T.E.R:R.A.I.N - Taranaki Educational Resource: Research, Analysis and Information Network

Damselfly (Red) Xanthocnemis zealandica

Kingdom: Animalia 
Family Coenagrionidae
Scientific name: Xanthocnemis zealandica
Common name: Red Damselfly, Red Coat Damselfly

The red damselfly is the most common damselfly found in a New Zealand. It is a native found through out New Zealand. They are are expert hunters - adults take small insects on the wing and their nymphs are pretty impressive aquatic predators. 
You can tell a damselfly from a dragonfly thanks to the way they hold their wings - damselflies fold them up over their body when they land while dragonflies hold them open.



A female red damselfly (heterochrome coloured, there are two versions of their colouration) - 



Female Xanthocnemis zealandica carring  water mites.  See text below photo.

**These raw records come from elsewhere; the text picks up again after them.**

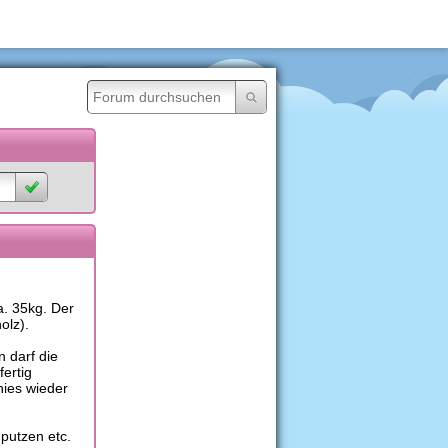
a. 35kg. Der
olz).
n darf die
fertig
nies wieder
putzen etc.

Scientists Jose Andres and Adolfo Cordero of the Universidade de Vigo, Pontevedra, Spain, took a close look at parasitism in their research “Effect of Water Mites on the Damselfly, Ceriagrion tenellum,” published in a 2002 edition of Ecological Entomology.

They pointed out:

1. "Water mite parasitism is expected to have an important effect on damselfly survivorship and reproductive success, because mites drain considerable amounts of body fluids from their hosts," they wrote in their abstract. "This study tests the effect of water mite parasitism in a marked population of the damselfly Ceriagrion tenellum during 1995 (individuals marked as mature adults) and 1996 (individuals marked as tenerals)."

2. "Almost all teneral individuals were parasitized (98%) and mites were aggregated strongly on some individuals. Parasite load increased during the season."

3. "Parasites had no effect on the probability of recapture of hosts as mature adults. The average daily survival rate of lightly- and heavily-parasitized individuals, estimated with Jolly's stochastic method, did not differ significantly."

4. "In 1995 parasites had a significant effect on host mating success. The probability of mating was about 25% lower for heavily parasitized males than for lightly parasitized males. Lightly parasitized males also mated more times than heavily parasitized males, even if heavily parasitized males lived longer. In 1996, parasitism did not have an effect on male mating success. In both years mites had no effect on female lifetime mating success."

In conclusion, they found that "water mite parasitism does not reduce damselfly survivorship, but it could reduce male mating success in some circumstances. Further long-term studies are needed, especially in populations with a lower incidence of parasitism."